### Data segment
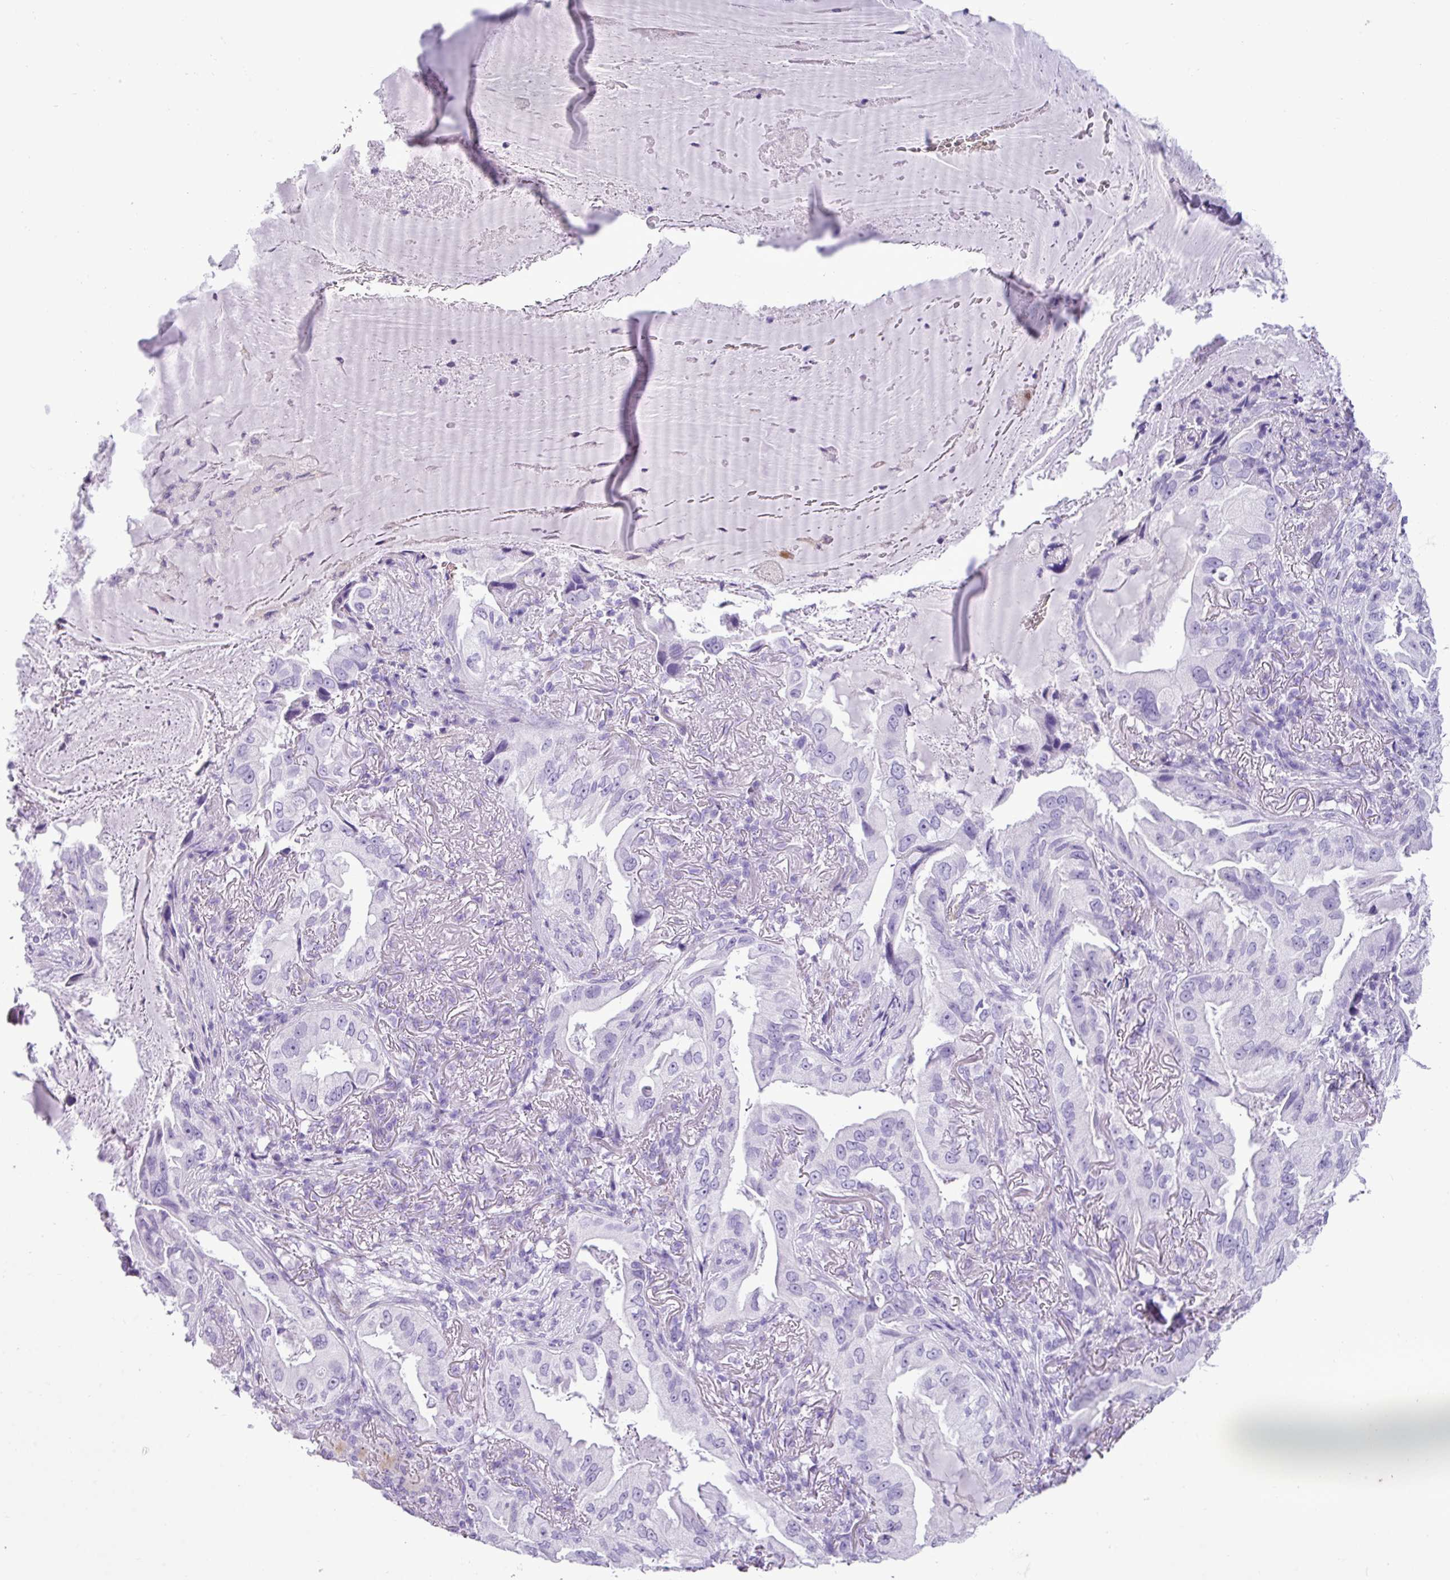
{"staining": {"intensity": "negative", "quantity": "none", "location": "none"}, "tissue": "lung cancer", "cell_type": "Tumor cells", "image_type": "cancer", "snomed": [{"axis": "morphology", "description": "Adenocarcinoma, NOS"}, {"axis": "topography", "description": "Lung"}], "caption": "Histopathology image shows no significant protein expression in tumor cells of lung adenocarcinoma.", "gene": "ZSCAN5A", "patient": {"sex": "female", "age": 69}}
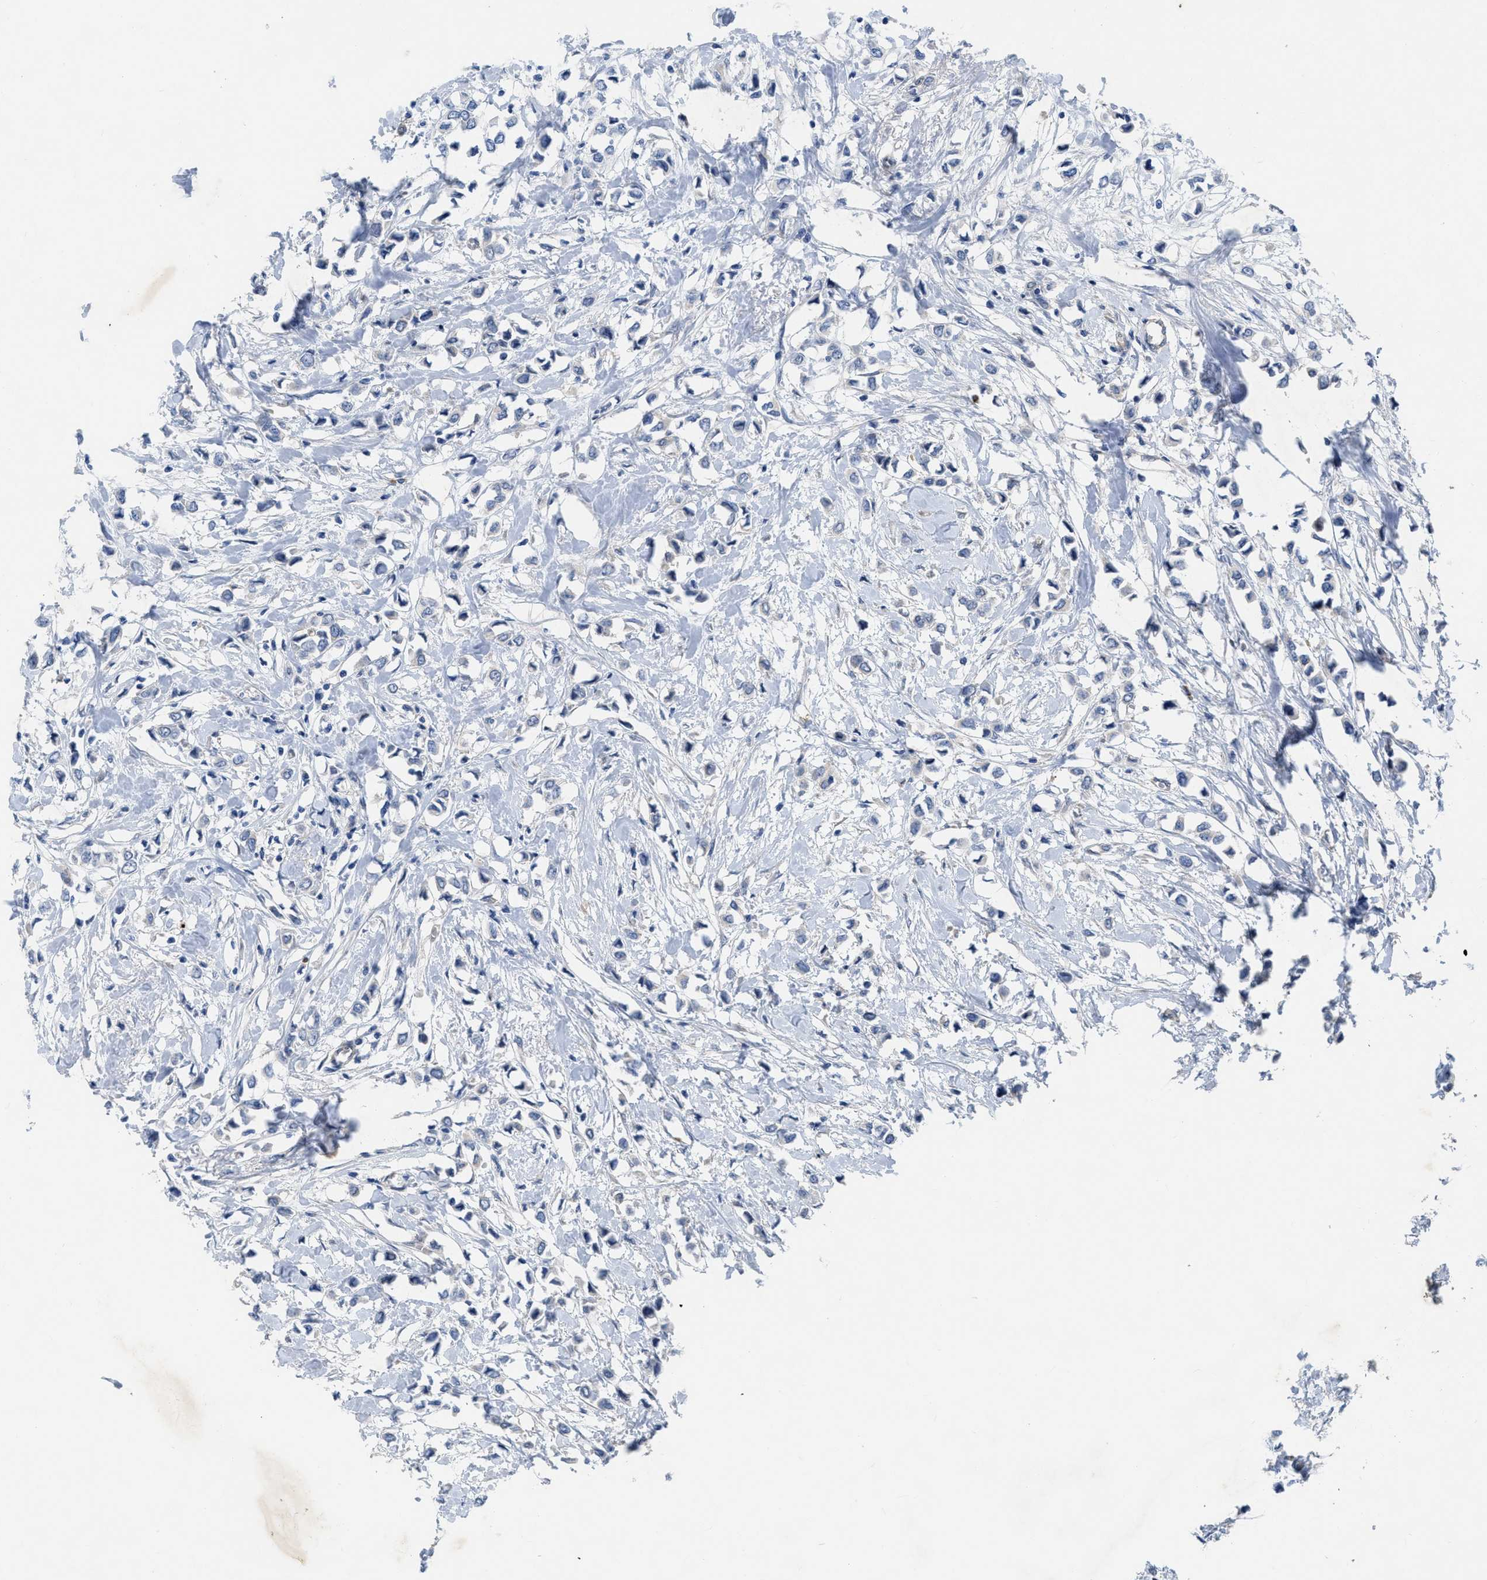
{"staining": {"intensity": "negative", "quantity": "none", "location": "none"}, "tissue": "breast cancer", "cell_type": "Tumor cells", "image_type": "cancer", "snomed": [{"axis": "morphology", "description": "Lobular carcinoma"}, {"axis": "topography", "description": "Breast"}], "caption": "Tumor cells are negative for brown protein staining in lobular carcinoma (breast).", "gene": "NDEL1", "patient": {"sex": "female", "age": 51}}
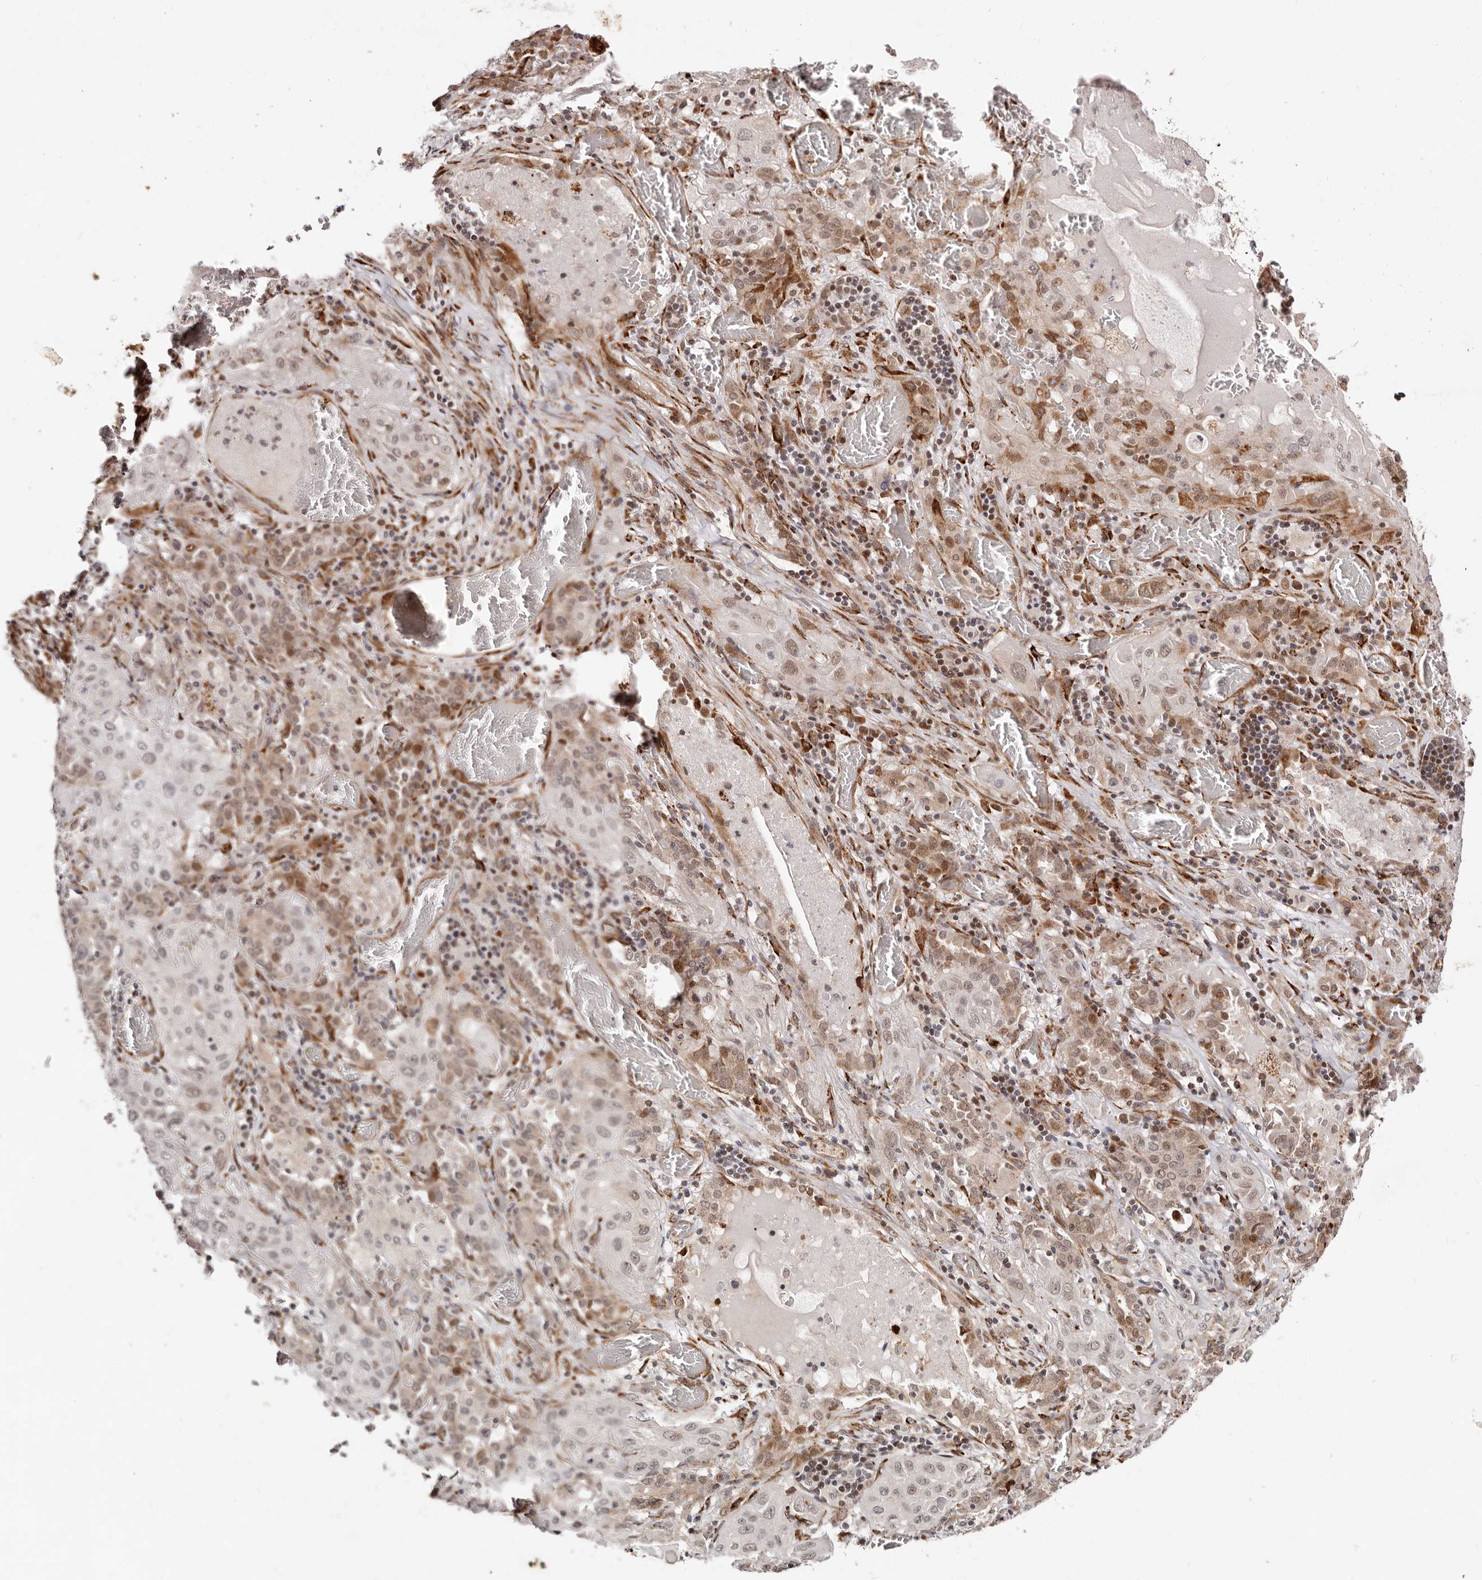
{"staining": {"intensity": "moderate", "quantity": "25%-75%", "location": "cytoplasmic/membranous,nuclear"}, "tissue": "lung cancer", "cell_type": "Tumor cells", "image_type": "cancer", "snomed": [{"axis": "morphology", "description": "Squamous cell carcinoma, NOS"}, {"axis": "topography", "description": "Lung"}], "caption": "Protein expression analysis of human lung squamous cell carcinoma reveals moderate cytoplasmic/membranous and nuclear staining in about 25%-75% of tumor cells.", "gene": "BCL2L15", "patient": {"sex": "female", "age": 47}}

### What to work on
Word for word, restate each line above, minus its pictures.

### Your response
{"staining": {"intensity": "negative", "quantity": "none", "location": "none"}, "tissue": "lung cancer", "cell_type": "Tumor cells", "image_type": "cancer", "snomed": [{"axis": "morphology", "description": "Adenocarcinoma, NOS"}, {"axis": "topography", "description": "Lung"}], "caption": "Histopathology image shows no significant protein expression in tumor cells of lung adenocarcinoma.", "gene": "ZSCAN5A", "patient": {"sex": "female", "age": 69}}
{"staining": {"intensity": "negative", "quantity": "none", "location": "none"}, "tissue": "breast cancer", "cell_type": "Tumor cells", "image_type": "cancer", "snomed": [{"axis": "morphology", "description": "Lobular carcinoma"}, {"axis": "topography", "description": "Breast"}], "caption": "Tumor cells are negative for brown protein staining in lobular carcinoma (breast).", "gene": "NDEL1", "patient": {"sex": "female", "age": 51}}
{"staining": {"intensity": "moderate", "quantity": "25%-75%", "location": "cytoplasmic/membranous,nuclear"}, "tissue": "lung cancer", "cell_type": "Tumor cells", "image_type": "cancer", "snomed": [{"axis": "morphology", "description": "Squamous cell carcinoma, NOS"}, {"axis": "topography", "description": "Lung"}], "caption": "Protein expression analysis of human lung squamous cell carcinoma reveals moderate cytoplasmic/membranous and nuclear staining in about 25%-75% of tumor cells.", "gene": "BCL2L15", "patient": {"sex": "female", "age": 47}}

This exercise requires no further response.